(Extrait à lire)

* * * * * * *

Sécurité aux Etats-unis: la CIA privatisée ?

Régis Soubrouillard

Le renseignement américain est inefficace et incontrôlable, c'est ce qu'affirme le Washington Post après une enquête de plus de deux ans menée dans les entrailles des services secrets. Depuis le 11 septembre, à trop empiler les réformes, les services, les rapports à chaque incident, la CIA est devenue un monstre à produire de l'information, chère et pas toujours pertinente. Pour une administration incapable de l'exploiter, d'assurer sa sécurité et de comprendre le monde qui l'entoure.

Sécurité aux Etats-unis: la CIA privatisée ?
Sur la sellette depuis qu’ils ont échoué à prévenir les attentats du 11 septembre, les services secrets américains ont fait l’objet de critiques féroces. De nombreux ouvrages politico-historiques ont tenté de comprendre pourquoi malgré ses nombreux échecs, la CIA a réussi à garder une solide réputation et à dissimuler ses erreurs sous le sceau du Secret Défense. Sa mission première était de connaître le monde. Quand elle n'y parvenait pas, elle s'arrangeait pour le changer. Elle n'a laissé derrière elle, pour reprendre les mots du président Eisenhower, que « des cendres en héritage ». Une incapacité cyclique à bâtir un service de renseignement efficace sur lequel s’était déjà penché le journaliste du New-York Times Tim Weiner.

* * * * * * *

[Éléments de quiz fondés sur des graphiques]
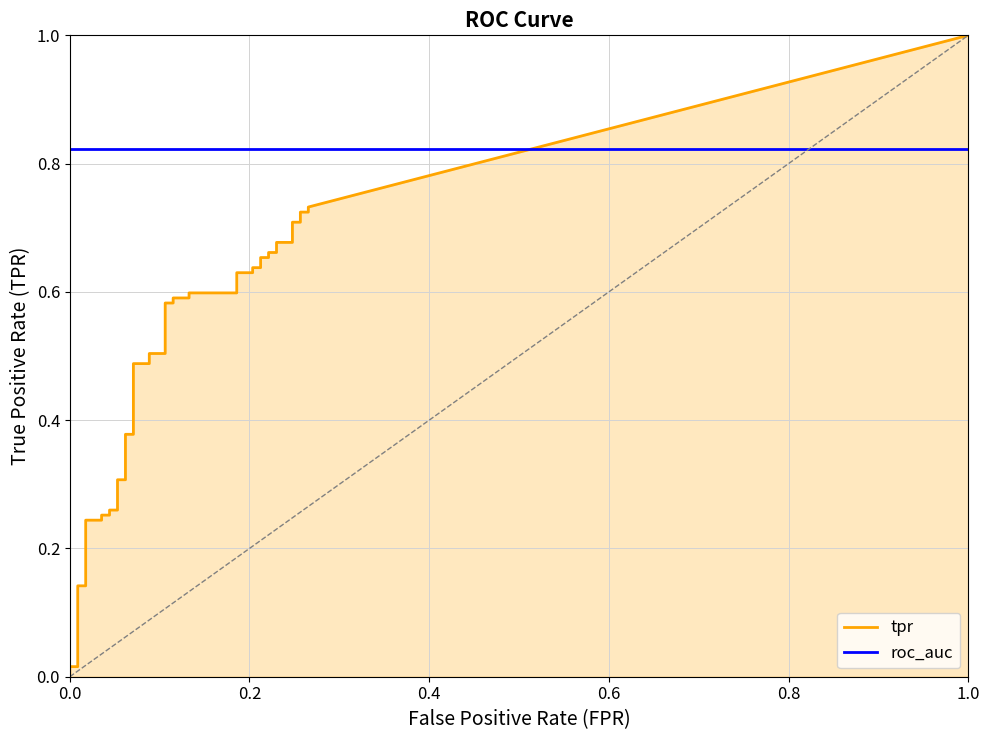

True or false: fpr and tpr cross at least once.

False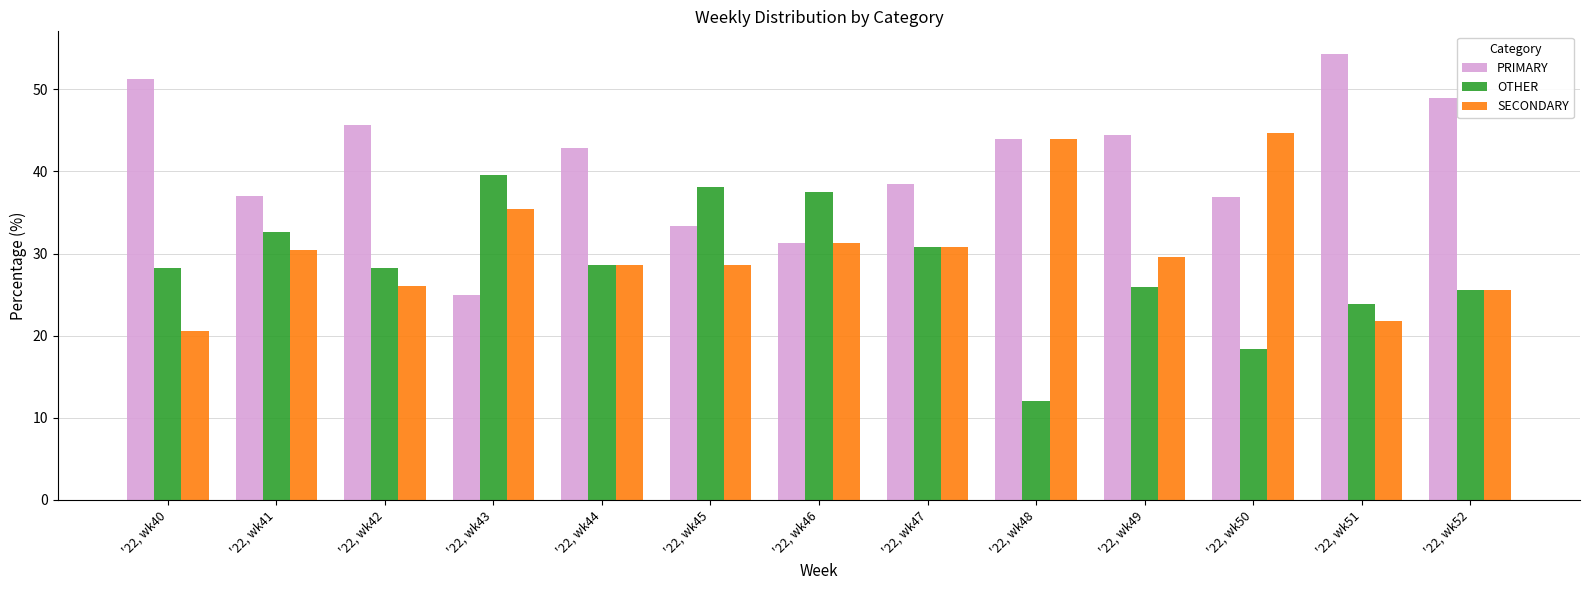

Rank the series by their maximum value, from lowest to highest.

OTHER, SECONDARY, PRIMARY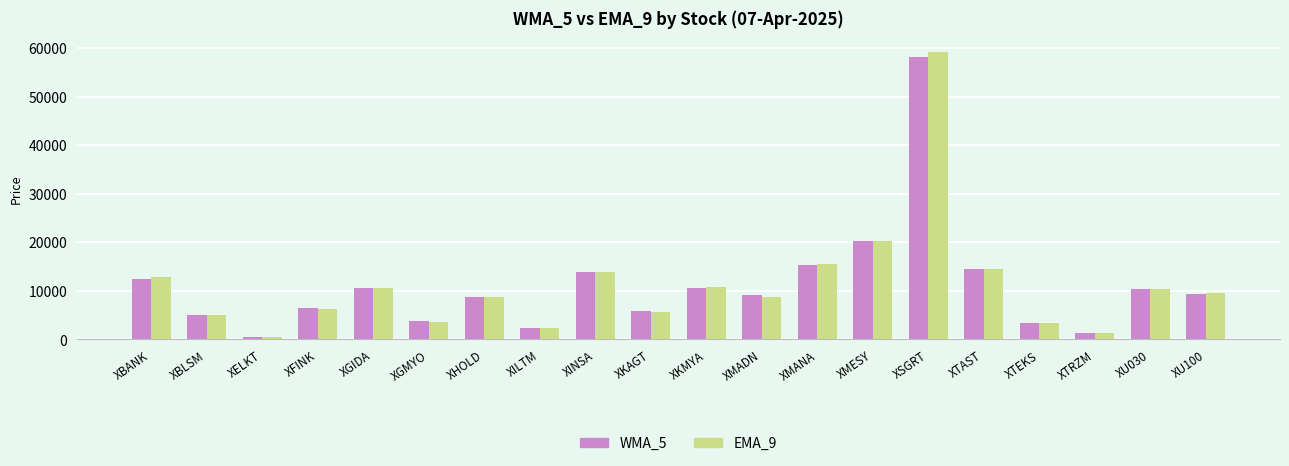

Where is WMA_5 nearest to the value 29336?

XMESY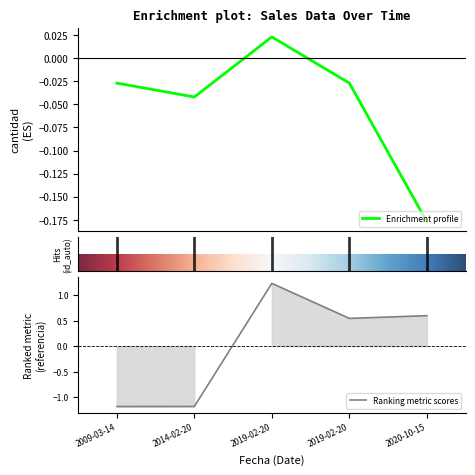

List the series in order of their overall mean, lowest first.

cantidad, referencia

* * * * * * *

(Consigne 1) Les affirmations suivantes concordent-elles avec l'extrait sur la CIA ? (a) L'enquête du Washington Post a duré plus de deux ans. (b) La mission première de la CIA était de changer le monde. (c) Tim Weiner est journaliste au Washington Post. Répondez par oui ou non et citez les mots décisifs de l'extrait.
(Consigne 2) Pouvez-vous reprendre l'extrait sur la CIA à partir de sa dernière phrase et en écrire la suite ?

(Réponse 1)
(a) Oui : « après une enquête de plus de deux ans menée dans les entrailles des services secrets ».
(b) Non : « Sa mission première était de connaître le monde. »
(c) Non : « le journaliste du New-York Times Tim Weiner ».

(Réponse 2)
Colosse aux pieds d’argile, la CIA n’a cessé de privilégier le renseignement électronique au détriment des espions de chair et de sang. Incarnation du côté sombre de la politique étrangère américaine, l’histoire de la CIA regorge d’opérations bâclées, erreurs de prévisions et surtout d’une méconnaissance chronique de ses théâtres d’opérations. « Faute d’agents sur le terrain et en dépit des informations fournies par les transfuges, le bloc de l’Est est resté terra incognita tout au long de la Guerre froide. Pendant la seule année 1949, la CIA n’a prévu ni l’explosion de la première bombe atomique russe, ni l’attaque de la Corée du Nord, ni même l’entrée de « volontaires » chinois dans le conflit. De même, ni les émeutes de 1956 en Hongrie, ni l’invasion soviétique en Afghanistan, ni même l’implosion de l’URSS n’ont été anticipées par les analystes ». Institution en crise, décrédibilisée par les attentats du 11 septembre et son rapport sur les armes de destruction massive en Irak, la CIA « a encore à devenir ce que ses créateurs ont voulu qu’elle soit ».

Un monstre tentaculaire inefficace et incontrôlable

La galaxie des sociétés organisations et sociétés privées liées au renseignement
La galaxie des sociétés organisations et sociétés privées liées au renseignement
Et le moins que l’on puisse dire, c’est qu’elle n’en prend pas le chemin. C’est le Washington Post qui l’affirme dans une enquête dont la seule mise en scène impressionne. Développée sur trois jours dans le journal, elle se poursuit sur le web : mini-site web, page FaceBook et blog, chat avec les auteurs, moteur de recherches des agences de renseignement. Excusez du peu…
Au terme d’une enquête de deux ans, qui aura mobilisé une vingtaine de journalistes, le quotidien américain affirme que les réformes engagées dans les services de renseignements américaines ont entraîné une croissance « incontrôlable » de ces derniers. Une monstre sans tête hors de contrôle et tentaculaire, de type quasi-soviétique. Un comble.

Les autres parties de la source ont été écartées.